▸ **REQUIREMENT 1**
In the biography of Thomas Legh, in what month and year was he recalled from Denmark?
▸ **REQUIREMENT 2**
Using the biography of Thomas Legh, decide whether each statement agrees with it: (a) Legh attended Eton College before King's College, Cambridge; (b) Legh was called to the Bar in 1527; (c) Eustace Chapuys was impressed with Dr Leigh.
▸ **REQUIREMENT 3**
Write out the passage of the biography of Thomas Legh from "Sir Thomas Leigh" to "of the Monasteries.".

▸ **SOURCE DOCUMENT**

=-=-=-=-=

= Thomas Legh (lawyer) =

English jurist and diplomat

Sir Thomas Leigh or Legh (c. 1511 – 1545) was an English jurist and diplomat, who played a key role as agent of Henry VIII and Thomas Cromwell in the Dissolution of the Monasteries.

==Life==
The younger son of John Leigh, lord of the manor of Frizington, Cumberland, he was a cousin of Bishop Rowland Leigh (or Lee), scions of the ancient Leigh family of West Hall, High Legh, Cheshire.

Leigh was educated at Eton College before entering King's College, Cambridge proceeding LLB in 1527, and LLD in 1531. He was called to the Bar 7 October 1531. In December 1532 he was appointed ambassador to the King of Denmark; Imperial Ambassador Eustace Chapuys was unimpressed with Dr Leigh at this time. He was recalled from Denmark in March 1533, then being employed in 1533 by his cousin the bishop. He cited Catherine of Aragon to appear before Thomas Cranmer and hear the final divorce sentence in 1533, and in the same year also conducted an inquiry at Rievaulx Abbey which led to the resignation of the abbot. In January 1533-4 he was sent on another embassy to the Low Countries, passing through Antwerp and Lübeck. He returned to England in April, went again to Hamburg in May, and must have returned once more in the summer.

=-=-=-=-=

▸ **SOURCE MATERIAL**
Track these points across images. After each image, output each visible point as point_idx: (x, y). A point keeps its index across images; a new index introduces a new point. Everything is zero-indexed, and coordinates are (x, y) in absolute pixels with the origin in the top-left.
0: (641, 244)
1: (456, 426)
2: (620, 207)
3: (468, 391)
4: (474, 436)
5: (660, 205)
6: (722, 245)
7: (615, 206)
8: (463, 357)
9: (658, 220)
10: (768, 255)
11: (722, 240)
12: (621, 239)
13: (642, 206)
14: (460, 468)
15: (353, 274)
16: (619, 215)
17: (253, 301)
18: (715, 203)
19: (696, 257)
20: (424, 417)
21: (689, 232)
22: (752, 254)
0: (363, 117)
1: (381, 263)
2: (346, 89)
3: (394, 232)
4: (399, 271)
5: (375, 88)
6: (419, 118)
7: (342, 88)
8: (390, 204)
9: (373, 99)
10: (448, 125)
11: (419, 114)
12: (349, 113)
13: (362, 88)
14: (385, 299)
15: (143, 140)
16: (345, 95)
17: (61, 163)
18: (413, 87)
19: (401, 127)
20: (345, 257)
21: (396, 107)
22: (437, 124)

=-=-=-=-=

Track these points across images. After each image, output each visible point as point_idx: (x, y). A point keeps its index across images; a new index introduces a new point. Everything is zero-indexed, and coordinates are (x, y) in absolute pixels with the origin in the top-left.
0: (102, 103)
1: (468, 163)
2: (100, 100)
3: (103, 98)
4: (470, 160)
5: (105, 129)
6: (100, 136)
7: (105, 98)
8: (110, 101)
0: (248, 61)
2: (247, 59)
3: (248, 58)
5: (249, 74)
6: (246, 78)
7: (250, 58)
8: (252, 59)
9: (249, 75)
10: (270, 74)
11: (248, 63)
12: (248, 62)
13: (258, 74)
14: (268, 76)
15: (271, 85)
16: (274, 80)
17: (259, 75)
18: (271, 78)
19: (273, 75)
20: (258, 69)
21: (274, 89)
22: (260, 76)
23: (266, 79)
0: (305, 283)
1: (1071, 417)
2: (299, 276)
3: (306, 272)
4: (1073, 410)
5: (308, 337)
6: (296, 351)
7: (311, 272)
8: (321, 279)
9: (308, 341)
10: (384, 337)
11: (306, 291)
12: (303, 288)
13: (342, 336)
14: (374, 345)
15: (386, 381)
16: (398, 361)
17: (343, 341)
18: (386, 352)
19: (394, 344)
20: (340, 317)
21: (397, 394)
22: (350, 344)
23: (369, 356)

=-=-=-=-=

▸ **OUTPUT 1**
March 1533

▸ **OUTPUT 2**
(a) Yes: "Leigh was educated at Eton College before entering King's College, Cambridge"
(b) No: "He was called to the Bar 7 October 1531."
(c) No: "Imperial Ambassador Eustace Chapuys was unimpressed with Dr Leigh at this time."

▸ **OUTPUT 3**
Sir Thomas Leigh or Legh (c. 1511 – 1545) was an English jurist and diplomat, who played a key role as agent of Henry VIII and Thomas Cromwell in the Dissolution of the Monasteries.